The older generations, not totally technology savvy, still listen in the face-to-face situations. They offer a sense of trust and compassion to the youth that cannot be found in the massive network of digital generated communication.
In the op-ed piece “The Art of Listening,” Henning Mankell writes about what he has learned from living a “straddled existence, with one foot in African sand and the other in European snow.”
“The simplest way to explain what I’ve learned from my life in Africa is through a parable about why human beings have two ears but only one tongue. Why is this? Probably so that we have to listen twice as much as we speak. In Africa listening is a guiding principle. It’s a principle that’s been lost in the constant chatter of the Western world, where no one seems to have the time or even the desire to listen to anyone else. We talk and talk, and we end up frightened by silence.”
Agatha Christie said, “The secret of getting ahead is getting started.” Here are a few quick things to consider as we start down the path of better listening:
Learn from the best. Who is the best listener you know. What is it like to be with that person? What can you learn from that person about listening? What are three to four specific things that person does that makes them such a good listener?
Be curious. Be genuinely interested in understanding the other person’s point-of-view, even if it’s in sharp disagreement with yours. While someone is talking, think about the deeper meaning of his or her words. What is truly different or interesting about what they’re saying?
Ask better questions. To get better insights into your conversations, improve your questions. Use open-ended questions to allow people to tell stories and open up in their answers. Instead of asking the typical “what’s up?” which leads to the typical mumbled “not much,” instead ask about a specific thing in that person’s life. “How did you end up here?” or “What are you most excited about for the next year?” These types of questions will open up avenues for story and exploration. You’ll end this kind of conversation with much better insight.

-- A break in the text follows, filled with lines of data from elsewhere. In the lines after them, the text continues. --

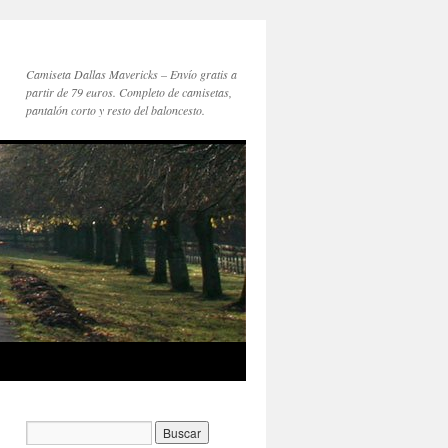
Camiseta Dallas Mavericks – Envío gratis a
partir de 79 euros. Completo de camisetas,
pantalón corto y resto del baloncesto.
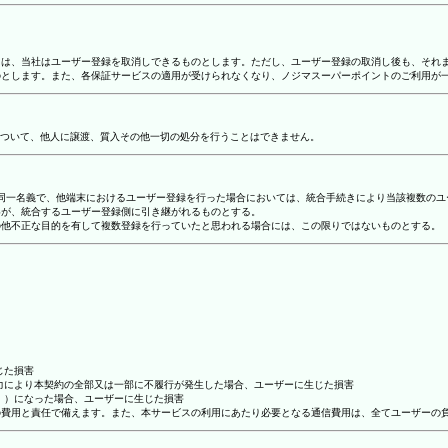
合には、当社はユーザー登録を取消しできるものとします。ただし、ユーザー登録の取消し後も、そ
ものとします。また、各保証サービスの適用が受けられなくなり、ノジマスーパーポイントのご利用が
ついて、他人に譲渡、質入その他一切の処分を行うことはできません。
り、同一名義で、他端末におけるユーザー登録を行った場合においては、統合手続きにより当該複数の
容が、統合するユーザー登録側に引き継がれるものとする。
その他不正な目的を有して複数登録を行っていたと思われる場合には、この限りではないものとする。
じた損害
抗力により本契約の全部又は一部に不履行が発生した場合、ユーザーに生じた損害
ん。）になった場合、ユーザーに生じた損害
ーの費用と責任で備えます。また、本サービスの利用にあたり必要となる通信費用は、全てユーザーの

Listen more often. Practice makes perfect. As Cal Ripken said: “When I first started listening to audiobooks and podcasts a few years ago, it was truly exhausting. The listening stamina required was more than I had to give. I was only able to listen in 20-minute spurts. Then, over time, the 20 minutes grew to 45, then to listening over a three-hour car ride. Don’t get discouraged. Start small and use audio of people speaking to train your brain to listen better.”